Problem description =
Pull out each line of the data that includes the word "drag".

Segment Start: Source data

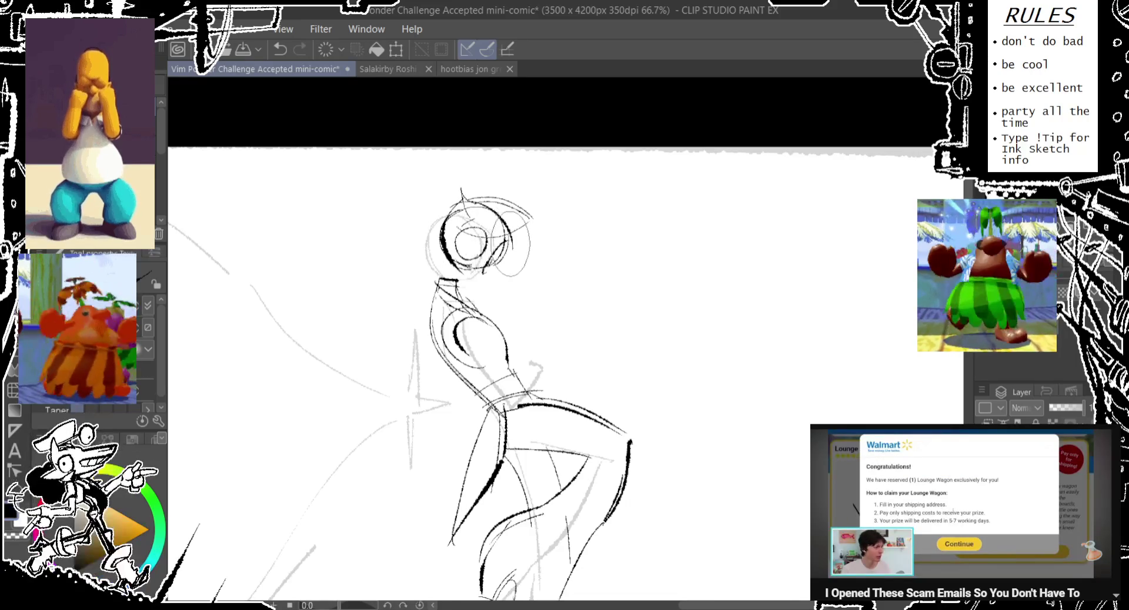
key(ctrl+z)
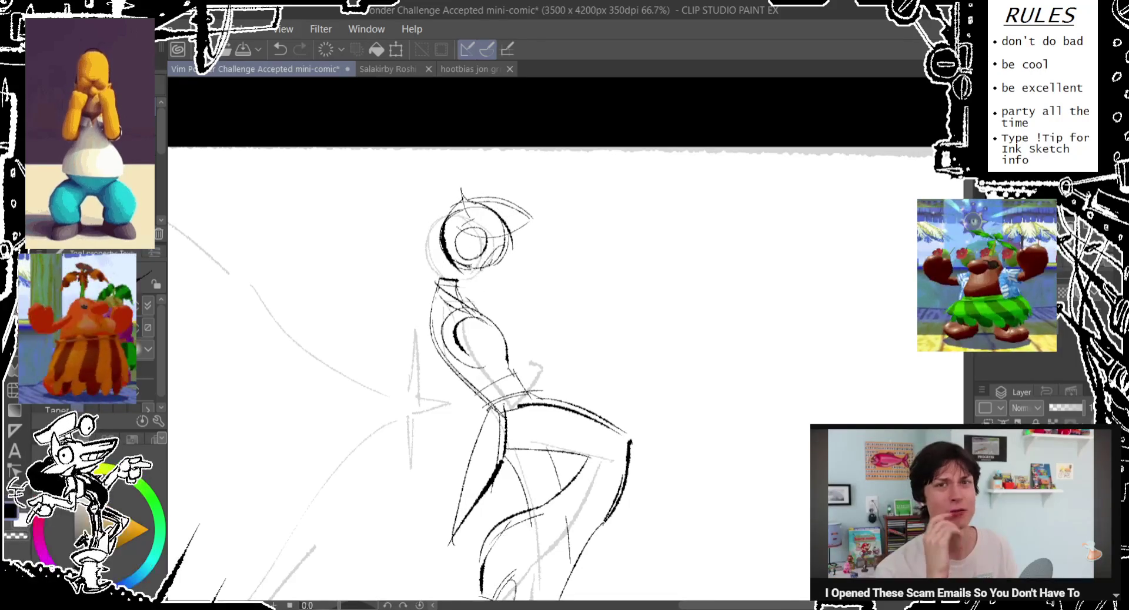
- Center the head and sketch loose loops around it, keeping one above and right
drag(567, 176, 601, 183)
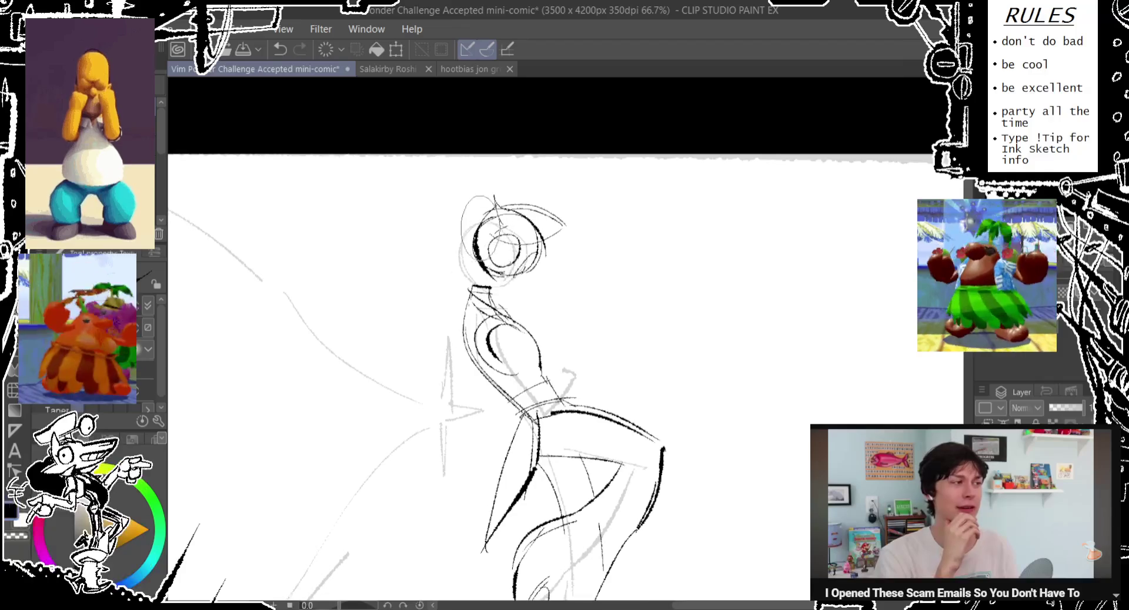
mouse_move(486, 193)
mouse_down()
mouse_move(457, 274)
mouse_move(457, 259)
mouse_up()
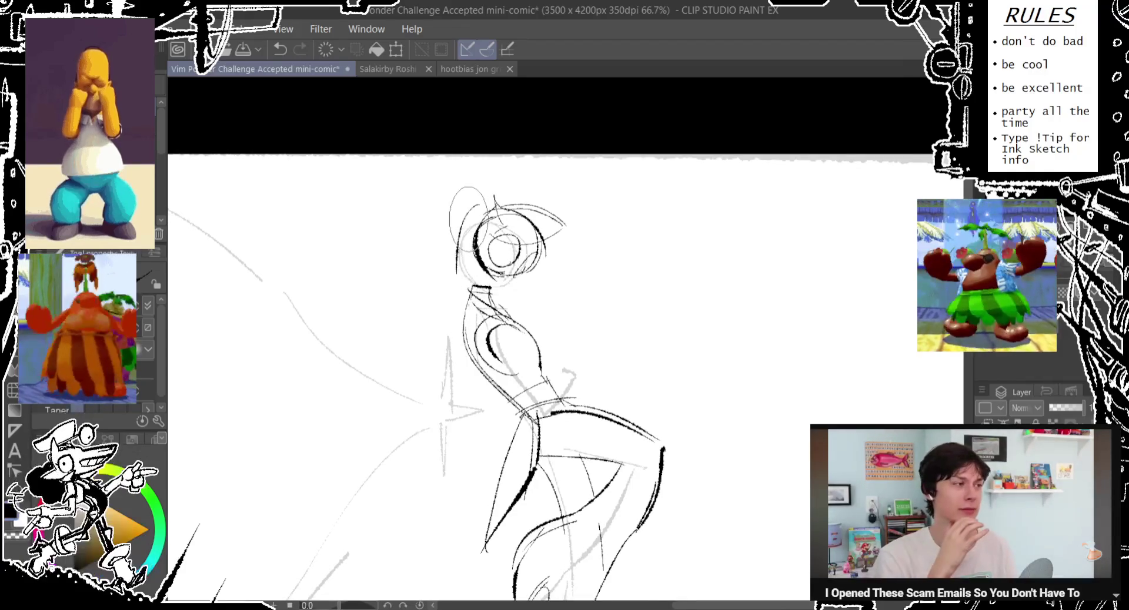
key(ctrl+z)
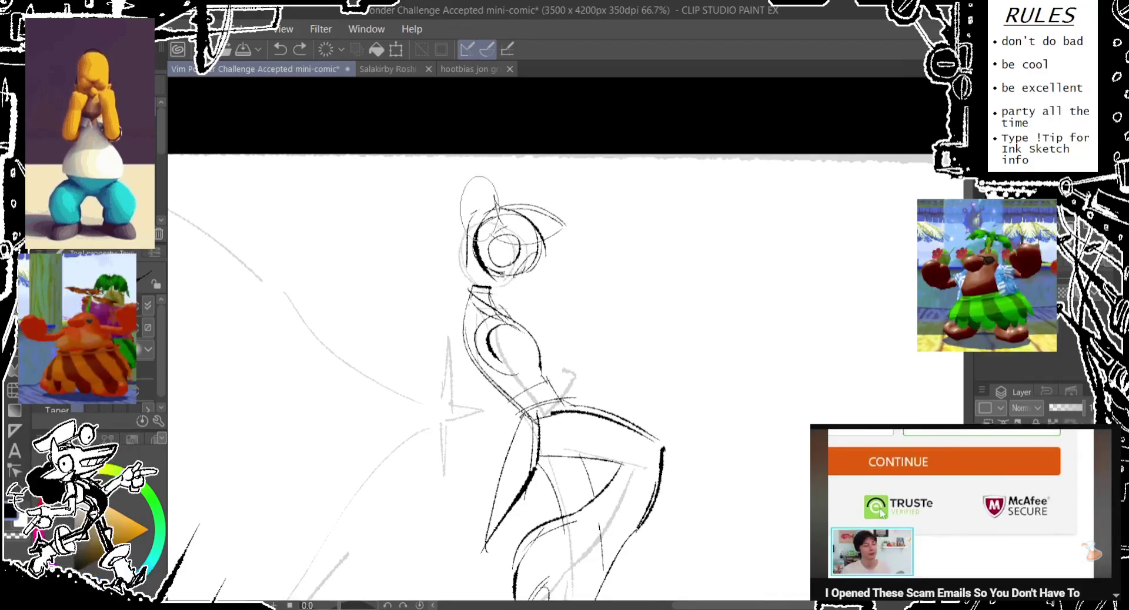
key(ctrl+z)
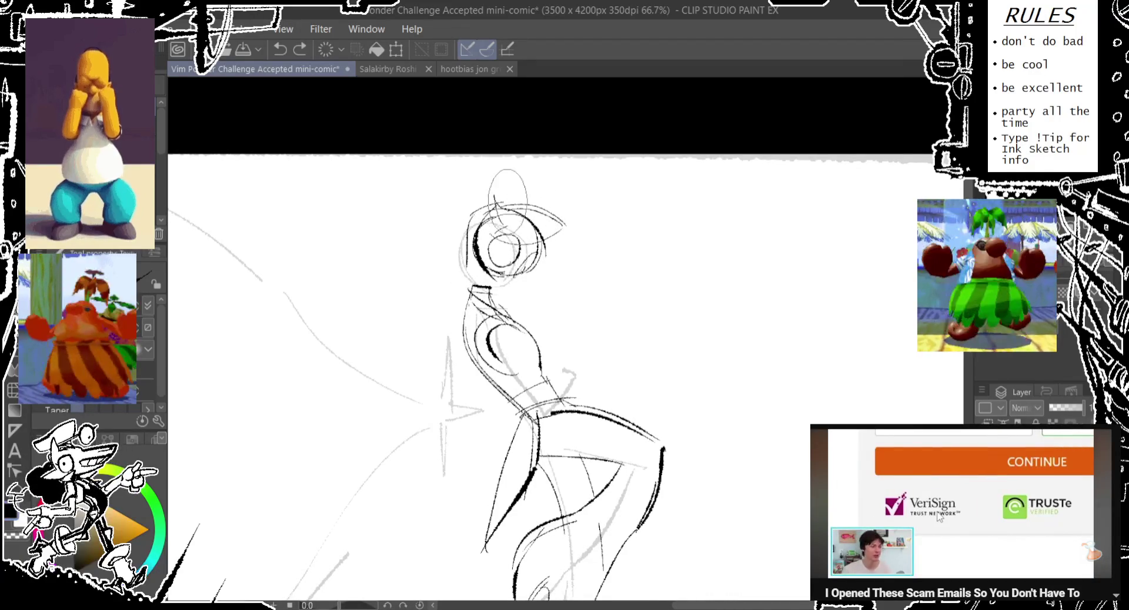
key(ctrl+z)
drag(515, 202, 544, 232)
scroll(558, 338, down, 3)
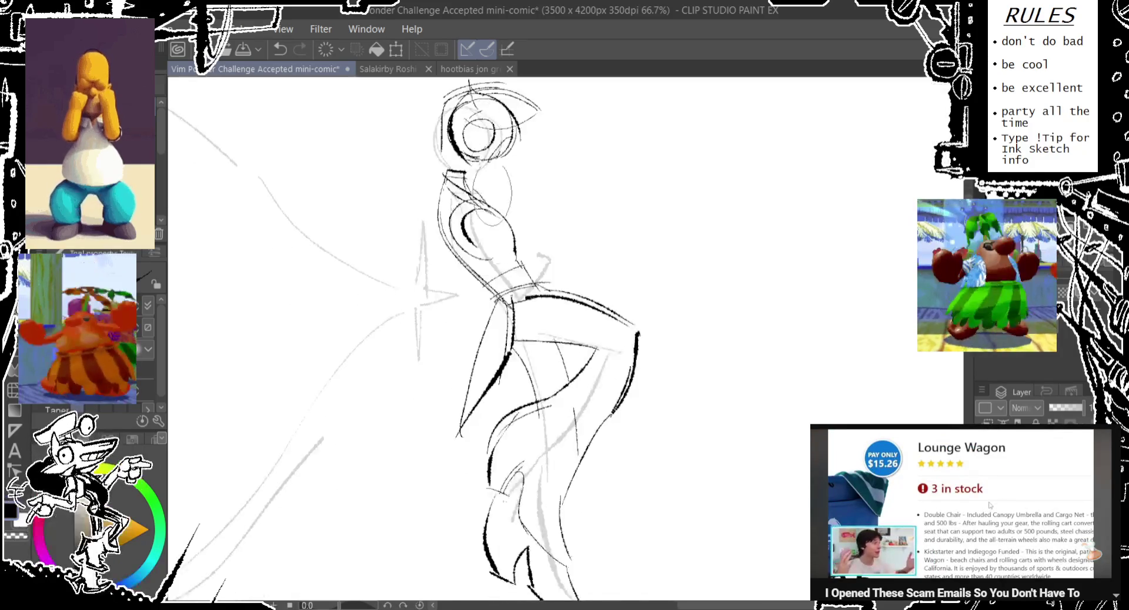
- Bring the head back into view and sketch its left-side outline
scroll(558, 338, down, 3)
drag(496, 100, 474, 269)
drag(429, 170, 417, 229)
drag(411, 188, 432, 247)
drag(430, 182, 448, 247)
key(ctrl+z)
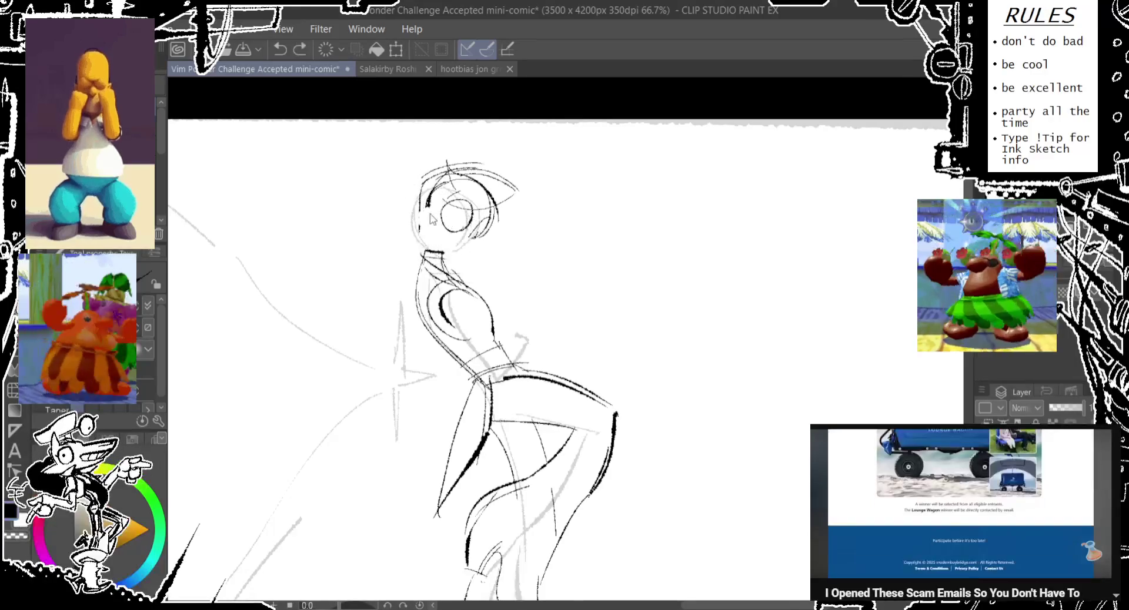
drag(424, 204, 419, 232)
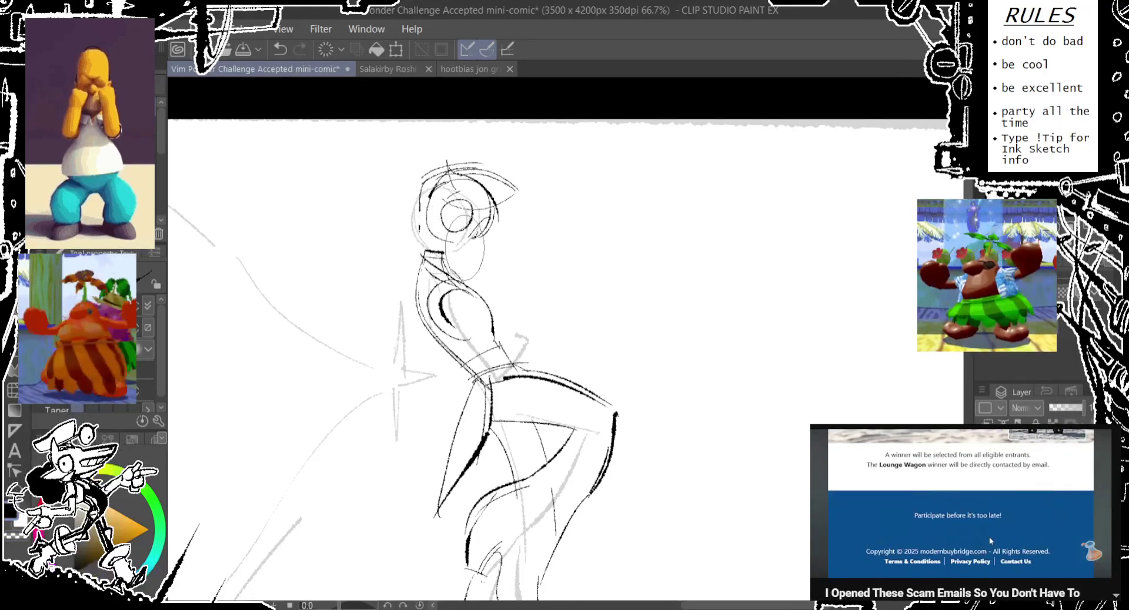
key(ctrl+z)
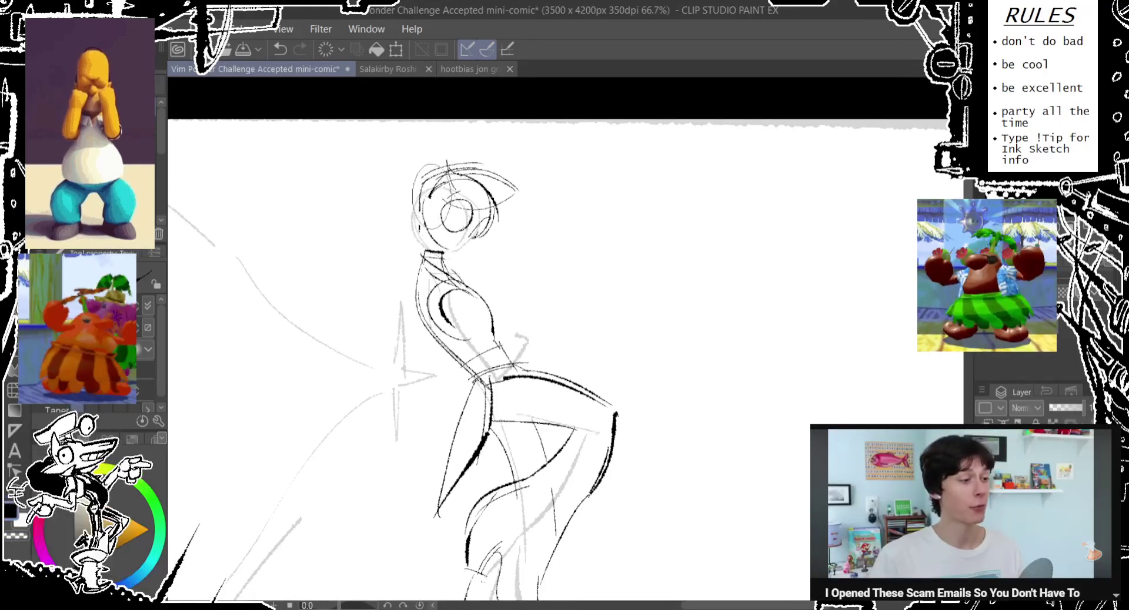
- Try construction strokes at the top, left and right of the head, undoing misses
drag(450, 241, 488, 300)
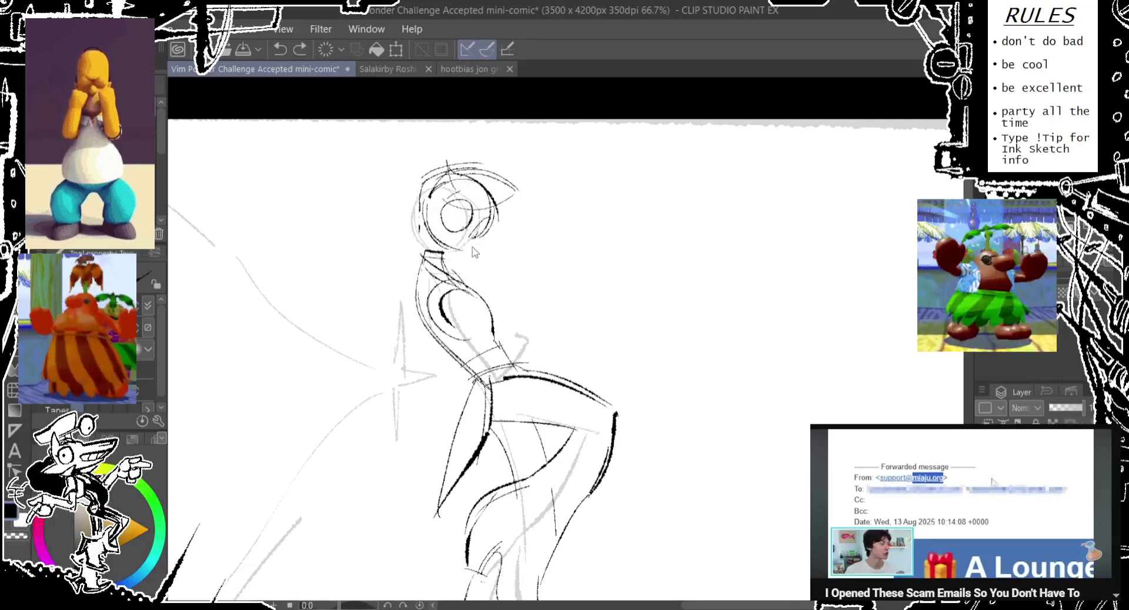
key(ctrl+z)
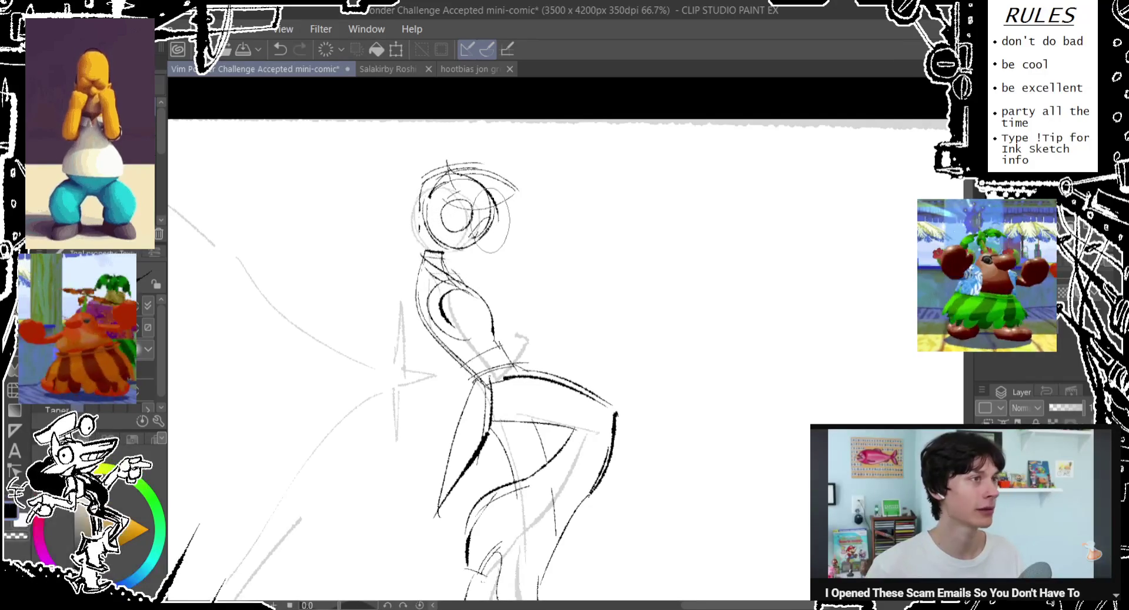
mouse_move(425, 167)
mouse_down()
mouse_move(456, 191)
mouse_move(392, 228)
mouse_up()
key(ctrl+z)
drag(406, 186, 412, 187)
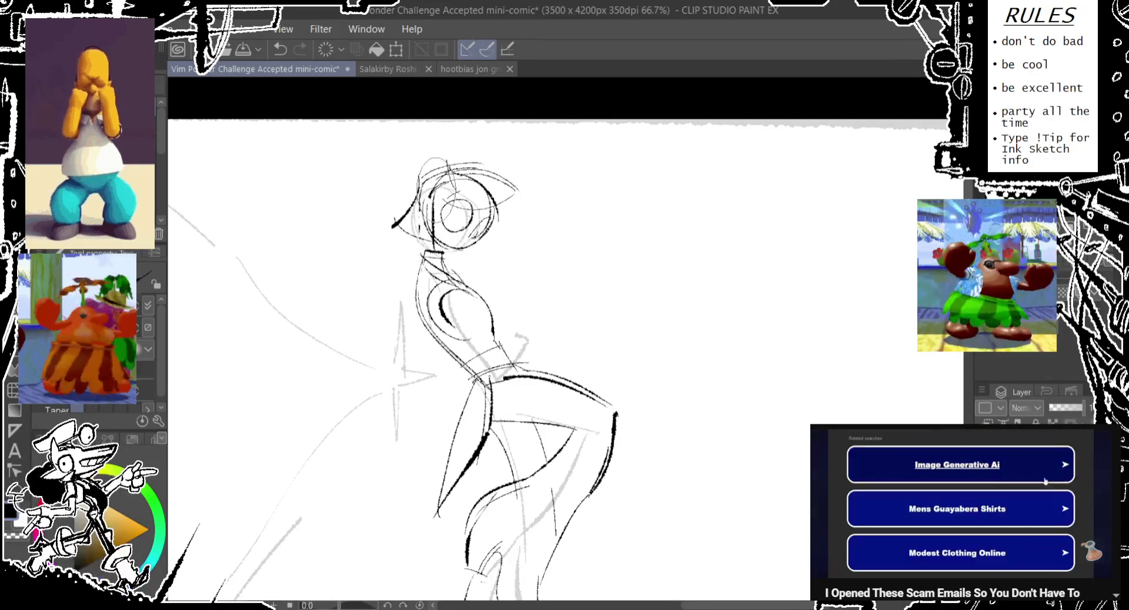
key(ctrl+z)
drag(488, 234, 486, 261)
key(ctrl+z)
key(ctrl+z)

Segment End: Source data

Answer box =
drag(567, 176, 601, 183)
drag(515, 202, 544, 232)
drag(496, 100, 474, 269)
drag(429, 170, 417, 229)
drag(411, 188, 432, 247)
drag(430, 182, 448, 247)
drag(424, 204, 419, 232)
drag(450, 241, 488, 300)
drag(406, 186, 412, 187)
drag(488, 234, 486, 261)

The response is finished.